▶ _Source extract_
|---|

There are two file types markdown and HTML that it sounds like people are interested in checking the fragments within. It would make sense to use the extension in the link for determine the file type, i.e. .md and .html. The exception is Case 4 where one could assume it is a HTML file because it is being accessed through HTTP.

These files can be accessed through the file system (file:) or HTTP (http:/https:).

I would like lychee to at least support Cases 1, 2 and 3, with separate options markdown and html fragment checking. I don't have a strong opinion about Cases 4 and 5 at the moment.

I think HTML fragment checks should be opt-in, e.g. --include-html-fragments, due to false negatives on dynamic sites. I feel markdown fragment checks should be opt-out, e.g. --ignore-md-fragments.

Another decision that needs to be made is how we generate fragments from a markdown file. We could choose one method that we feel is the normal method or we could offer multiple methods. If we are offering multiple methods, we would have to make sure the configuration isn't overwhelming.

The most common explicit generation method appears to be heading attributes. These aren't implemented in the CommonMark spec, but are supported by pulldown-cmark and are used commonly, in python-markdown for example.

# Heading Attributes
## A Title {#a_title}
The above heading will be given `a_title` as an id.

The most common automatic generation method seems to be what I call unique kebab case, where headings are kebab cased (lower-cased with whitespaces are replaced by -). When two headings produce the same kebab case fragment, a number is appended to make it unique. This is used by GitHub, GitLab and mdBook.

# Unique Kebab Case
## The Title
The above heading will have `the-title` as an id.

## A Title
The above heading will have `a-title-1` as an id.

## A Title
The above heading will have `a-title-2` as an id.

|---|

▶ _Exercise objective_
Reproduce the passage on markdown and HTML fragment checking in full, word for word.

|---|

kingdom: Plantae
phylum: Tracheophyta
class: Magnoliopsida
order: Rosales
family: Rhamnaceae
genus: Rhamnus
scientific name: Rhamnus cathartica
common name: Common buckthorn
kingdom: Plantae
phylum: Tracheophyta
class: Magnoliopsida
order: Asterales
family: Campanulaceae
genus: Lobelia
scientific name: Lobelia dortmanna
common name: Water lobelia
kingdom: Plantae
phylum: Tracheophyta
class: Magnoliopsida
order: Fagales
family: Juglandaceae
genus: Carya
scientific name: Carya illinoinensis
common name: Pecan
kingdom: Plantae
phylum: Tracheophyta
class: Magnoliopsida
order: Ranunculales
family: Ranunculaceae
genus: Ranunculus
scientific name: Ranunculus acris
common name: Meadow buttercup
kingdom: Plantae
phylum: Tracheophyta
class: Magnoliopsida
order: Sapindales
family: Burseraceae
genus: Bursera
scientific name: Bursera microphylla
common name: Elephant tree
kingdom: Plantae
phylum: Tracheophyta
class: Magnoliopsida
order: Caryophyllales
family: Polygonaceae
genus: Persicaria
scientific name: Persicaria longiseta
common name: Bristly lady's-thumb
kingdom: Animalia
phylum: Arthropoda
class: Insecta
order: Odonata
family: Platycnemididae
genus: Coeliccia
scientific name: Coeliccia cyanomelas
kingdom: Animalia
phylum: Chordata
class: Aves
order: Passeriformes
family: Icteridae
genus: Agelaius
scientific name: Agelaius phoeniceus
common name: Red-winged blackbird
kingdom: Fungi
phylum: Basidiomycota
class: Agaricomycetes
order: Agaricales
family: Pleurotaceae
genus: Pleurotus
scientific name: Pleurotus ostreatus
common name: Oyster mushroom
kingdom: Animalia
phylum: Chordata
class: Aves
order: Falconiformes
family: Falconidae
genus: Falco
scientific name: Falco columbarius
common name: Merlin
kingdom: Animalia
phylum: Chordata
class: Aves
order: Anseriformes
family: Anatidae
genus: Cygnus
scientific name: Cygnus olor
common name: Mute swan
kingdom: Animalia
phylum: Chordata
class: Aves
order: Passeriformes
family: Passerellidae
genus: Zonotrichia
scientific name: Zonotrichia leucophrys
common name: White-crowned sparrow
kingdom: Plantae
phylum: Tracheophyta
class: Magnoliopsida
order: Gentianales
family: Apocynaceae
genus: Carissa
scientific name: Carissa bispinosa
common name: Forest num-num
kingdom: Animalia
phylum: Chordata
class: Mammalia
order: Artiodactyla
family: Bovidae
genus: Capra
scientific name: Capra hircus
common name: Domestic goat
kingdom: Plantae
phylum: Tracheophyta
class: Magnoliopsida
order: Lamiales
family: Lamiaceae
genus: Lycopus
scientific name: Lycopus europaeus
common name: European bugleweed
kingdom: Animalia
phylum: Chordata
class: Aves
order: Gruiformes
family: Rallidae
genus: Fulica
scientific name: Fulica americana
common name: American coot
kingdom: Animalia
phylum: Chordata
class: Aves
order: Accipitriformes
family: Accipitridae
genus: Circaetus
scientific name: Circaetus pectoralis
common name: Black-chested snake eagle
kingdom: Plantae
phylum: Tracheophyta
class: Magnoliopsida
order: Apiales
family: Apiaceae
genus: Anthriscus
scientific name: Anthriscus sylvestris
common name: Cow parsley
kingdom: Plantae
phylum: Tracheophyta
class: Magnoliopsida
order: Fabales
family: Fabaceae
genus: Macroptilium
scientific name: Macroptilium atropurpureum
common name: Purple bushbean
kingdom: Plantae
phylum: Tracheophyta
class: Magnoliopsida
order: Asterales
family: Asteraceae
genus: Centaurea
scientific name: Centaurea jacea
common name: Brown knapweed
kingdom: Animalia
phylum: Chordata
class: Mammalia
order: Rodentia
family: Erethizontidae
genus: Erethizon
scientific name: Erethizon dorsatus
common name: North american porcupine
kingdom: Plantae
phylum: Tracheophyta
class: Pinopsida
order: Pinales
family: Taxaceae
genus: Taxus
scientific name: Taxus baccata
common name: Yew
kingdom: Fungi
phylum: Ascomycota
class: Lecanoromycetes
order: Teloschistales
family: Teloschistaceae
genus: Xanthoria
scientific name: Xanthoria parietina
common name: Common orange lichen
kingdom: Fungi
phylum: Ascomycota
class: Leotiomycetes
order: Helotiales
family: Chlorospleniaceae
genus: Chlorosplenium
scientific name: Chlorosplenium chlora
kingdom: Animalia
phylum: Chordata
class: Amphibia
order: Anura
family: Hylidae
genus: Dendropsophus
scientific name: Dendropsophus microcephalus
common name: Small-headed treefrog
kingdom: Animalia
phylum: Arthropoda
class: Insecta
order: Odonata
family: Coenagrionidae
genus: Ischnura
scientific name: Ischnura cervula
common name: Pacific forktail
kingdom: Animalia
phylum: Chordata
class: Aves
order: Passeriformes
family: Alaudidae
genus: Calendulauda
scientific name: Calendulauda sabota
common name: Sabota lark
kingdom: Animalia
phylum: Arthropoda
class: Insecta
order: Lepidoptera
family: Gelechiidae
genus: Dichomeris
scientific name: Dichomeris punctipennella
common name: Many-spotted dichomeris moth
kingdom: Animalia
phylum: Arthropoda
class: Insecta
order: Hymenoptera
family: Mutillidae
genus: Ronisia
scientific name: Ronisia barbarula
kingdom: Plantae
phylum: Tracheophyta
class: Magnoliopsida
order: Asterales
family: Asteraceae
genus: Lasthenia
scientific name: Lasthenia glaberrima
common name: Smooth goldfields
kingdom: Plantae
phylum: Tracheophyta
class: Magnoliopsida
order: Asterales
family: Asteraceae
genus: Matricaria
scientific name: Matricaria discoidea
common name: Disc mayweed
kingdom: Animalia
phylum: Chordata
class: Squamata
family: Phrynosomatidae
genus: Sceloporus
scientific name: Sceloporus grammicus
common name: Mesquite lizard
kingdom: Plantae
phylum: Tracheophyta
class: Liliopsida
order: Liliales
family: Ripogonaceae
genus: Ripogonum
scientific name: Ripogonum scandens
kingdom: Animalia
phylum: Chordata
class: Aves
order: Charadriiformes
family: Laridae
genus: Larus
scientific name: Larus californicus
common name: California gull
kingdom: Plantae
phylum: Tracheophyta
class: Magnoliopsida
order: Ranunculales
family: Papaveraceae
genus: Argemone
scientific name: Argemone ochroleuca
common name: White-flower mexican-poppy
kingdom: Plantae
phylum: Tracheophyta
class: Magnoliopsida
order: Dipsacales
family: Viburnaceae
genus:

|---|

▶ _Completed task_
There are two file types markdown and HTML that it sounds like people are interested in checking the fragments within. It would make sense to use the extension in the link for determine the file type, i.e. .md and .html. The exception is Case 4 where one could assume it is a HTML file because it is being accessed through HTTP.

These files can be accessed through the file system (file:) or HTTP (http:/https:).

I would like lychee to at least support Cases 1, 2 and 3, with separate options markdown and html fragment checking. I don't have a strong opinion about Cases 4 and 5 at the moment.

I think HTML fragment checks should be opt-in, e.g. --include-html-fragments, due to false negatives on dynamic sites. I feel markdown fragment checks should be opt-out, e.g. --ignore-md-fragments.

Another decision that needs to be made is how we generate fragments from a markdown file. We could choose one method that we feel is the normal method or we could offer multiple methods. If we are offering multiple methods, we would have to make sure the configuration isn't overwhelming.

The most common explicit generation method appears to be heading attributes. These aren't implemented in the CommonMark spec, but are supported by pulldown-cmark and are used commonly, in python-markdown for example.

# Heading Attributes
## A Title {#a_title}
The above heading will be given `a_title` as an id.

The most common automatic generation method seems to be what I call unique kebab case, where headings are kebab cased (lower-cased with whitespaces are replaced by -). When two headings produce the same kebab case fragment, a number is appended to make it unique. This is used by GitHub, GitLab and mdBook.

# Unique Kebab Case
## The Title
The above heading will have `the-title` as an id.

## A Title
The above heading will have `a-title-1` as an id.

## A Title
The above heading will have `a-title-2` as an id.